The second, a SAFE grant — Student Awareness of Fire Education — provides approximately $7,000 for community education, with $5,000 targeting Burlington schools and the remainder focused on elderly residents. Lieutenant Todd Ficociello is leading the program, working with the Burlington Public Schools and the Council on Aging to bring fire safety education back into classrooms and community spaces. “The kids like it,” Browne said. “It’s good for us to get out there and show what we do.”
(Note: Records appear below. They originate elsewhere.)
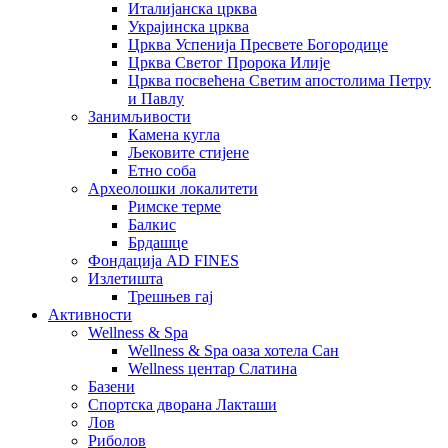
Италијанска црква
Украјинска црква
Црква Успенија Пресвете Богородице
Црква Светог Пророка Илије
Црква посвећена Светим апостолима Петру
и Павлу
Занимљивости
Камена кугла
Љековите стијене
Етно соба
Археолошки локалитети
Римске терме
Балкис
Брдашце
Фондација AD FINES
Излетишта
Трешњев гај
Активности
Wellness & Spa
Wellness & Spa оаза хотела Сан
Wellness центар Слатина
Базени
Спортска дворана Лакташи
Лов
Риболов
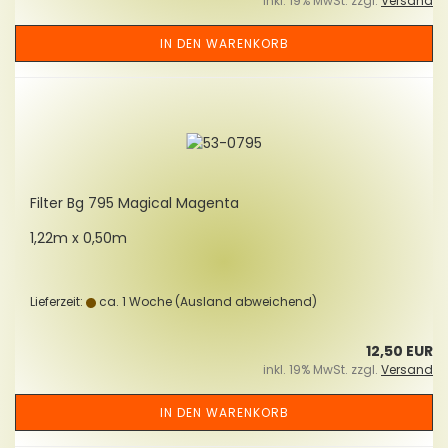
inkl. 19% MwSt. zzgl.
Versand
IN DEN WARENKORB
Fil­ter Bg 795 Ma­gi­cal Ma­gen­ta
1,22m x 0,50m
Lieferzeit:
ca. 1 Woche
(Ausland abweichend)
12,50 EUR
inkl. 19% MwSt. zzgl.
Versand
IN DEN WARENKORB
Building the Next Generation

Staffing is among the department’s most pressing challenges. When fully hired, 66 personnel would be employed across four shifts; the department has been running below that, partly due to retirements and partly due to the competitive regional market for paramedics.

“The word’s getting out that Burlington is a good place to work,” said Browne, “but it’s who can get them first.”

The department orients new hires for a month or so prior to the state’s 10-week state Fire Academy and provides a three-week orientation afterward. But, said Browne, department members continue learning from their colleagues long after they graduate from the Academy.

“The education our guys are getting is excellent,” Browne said, and the department has members with many complementary specialties.

Chief Browne is working with Burlington’s town administration to expand the recruitment pipeline. “If we can get the message out to high school kids,” he said, “even if it doesn’t help us now, it puts the bug in their ear.”

With 890 combined years of experience on the roster — including six members with 30 or more years of service — Burlington’s department carries deep institutional knowledge even as it brings in new faces. Browne is clear-eyed about the transition. “Once we get up to full manning, I think we’re going in a very good direction.”